The amplitude of the cogging force changes drastically when the generator’s operation point changes from Interval I to Interval II. The two outmost magnets during Interval I seem to smooth out each other, which results in a smaller value on the amplitude of the total cogging force.

Secondary effects of the increases cogging force could impact the buoy’s capability to absorb energy from the ocean waves and it may impact the survivability of the mechanical structure. The frequency of the cogging force is of the same magnitude as the electrical frequency, the authors thereby believe that the buoy perceives the cogging force as the electrical damping force, i.e., as an additional damping every time the force is directed in the opposite direction of the translator’s velocity. The additional force decreases the translator’s capability to accelerate and achieve a high speed in the positive direction, and a secondary effect of the cogging can thereby be a decreasing power output. The opposite happens when the cogging force is directed in the direction of the translator’s velocity. The magnetic force increases the accelerating force, and increases the translator’s capability to achieve a higher velocity.

6. Conclusions

The longitudinal end effects of a linear permanent magnet synchronous generator, suggested for a wave power plant, have been studied. Parts of the results have been compared with simulations where the longitudinal ends are neglected.

The longitudinal end effects were identified to have an important impact on the generator’s magnetic circuit, such as significant contribution to the cogging force and core losses in the translator.

The results present a periodically varying value of the magnetic energy in the translator, where the peaks appear at the same distance as the pole width. The amplitude of the core loss is on the other hand independent of the total amount of energy, i.e., the number of active magnets, illustrated in Figure 8. The authors therefore state the following: the core losses in the translator are mainly raised by the shift of coupled magnets when the outermost magnet slips in to and out of the stator. In a rotating generator, where the longitudinal ends do not exist, these core losses are very likely significantly lower.

The cogging force has the same periodical shape as the total energy in the translator with peaks every 55 mm. If the cogging force was mainly raised by the stator teeth, the force would have had a much higher frequency, i.e., the peaks would be located with the same distance as the teeth. For this reason, the following statement has been made: the cogging force is mainly produced by the longitudinal ends, i.e., the main contribution to the total value of the force is when a magnet slips in or out of the stator. The results from the simulation where the longitudinal ends effects are neglected, see Figure 10, strengthen this conclusion. In the presented result in Figure 10, the amplitude of the force is significantly lower with a higher frequency.

However, the authors conclude that the cogging force neither increases nor decreases the wave power plant’s capability to absorb energy at rated speed and power output. The cogging force is synchronous with the electromagnetic damping force but significant smaller. At the relatively low speed that the generator is rated for, 0.7 m/s, the electromagnetic damping force is many times greater the cogging force when the output power reaches 25 kW.
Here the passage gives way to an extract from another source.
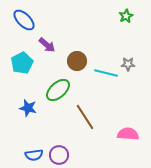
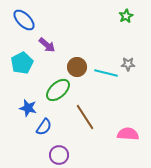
brown circle: moved 6 px down
blue semicircle: moved 10 px right, 28 px up; rotated 48 degrees counterclockwise
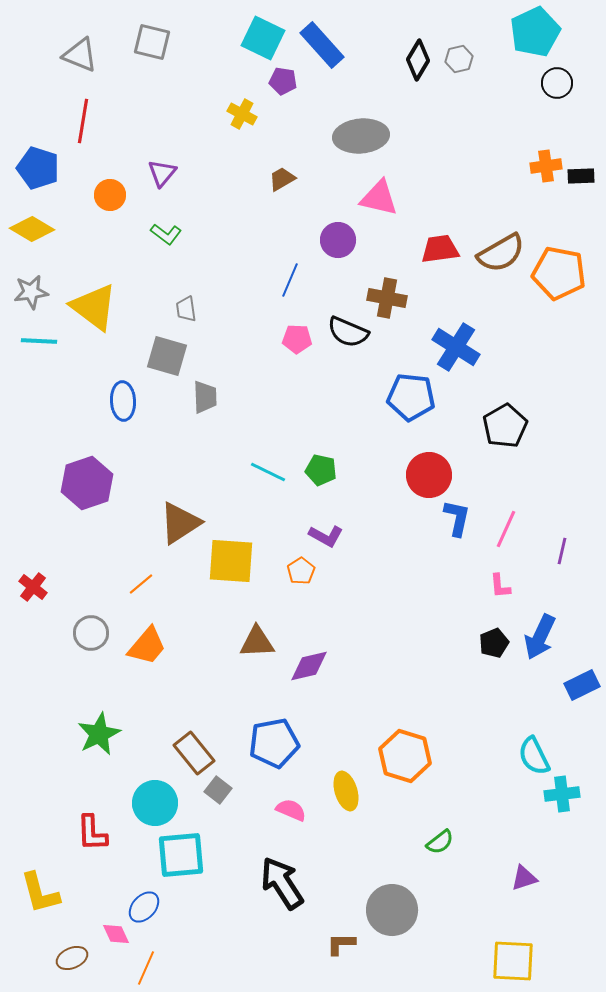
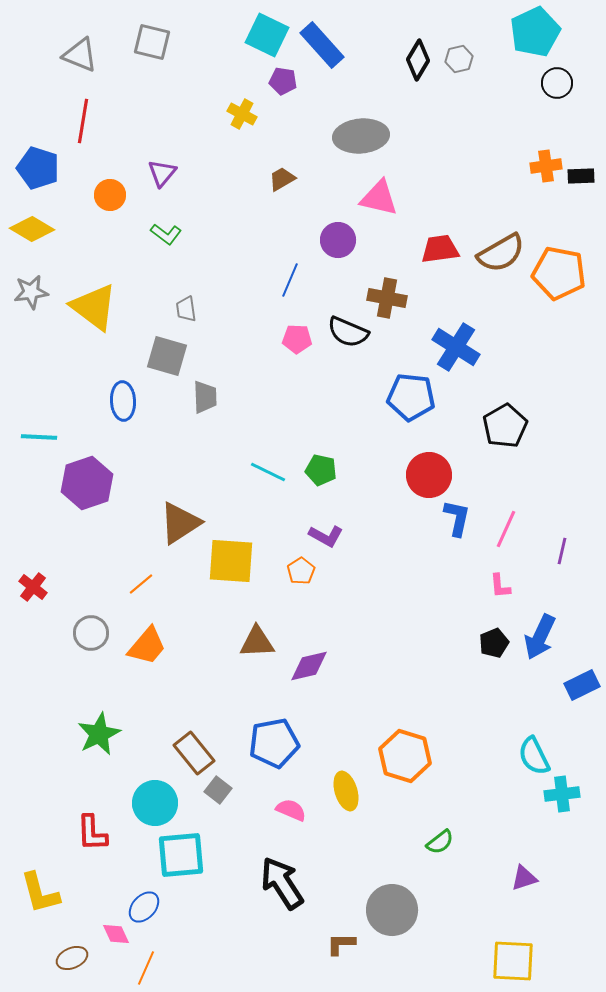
cyan square at (263, 38): moved 4 px right, 3 px up
cyan line at (39, 341): moved 96 px down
The additional core losses in the translator, caused by the longitudinal ends are relatively large. The authors do however not believe that the losses can cause thermal problems for the surface mounted permanent magnets, and is thereby not affecting the wave power plant system negative. The losses are also not large enough to motivate the use of a bigger buoy for wave energy absorption and do not cause any extra strain on the mechanical design.

However, the results call for additional investigations and comparisons with similar investigations on rotating generators, in order to fully identify the secondary effects of the longitudinal ends in a linear machine. Identification of these effects is necessary in order to determine which different design criteria should be applied by engineers depending on if they are constructing a linear or rotating machine.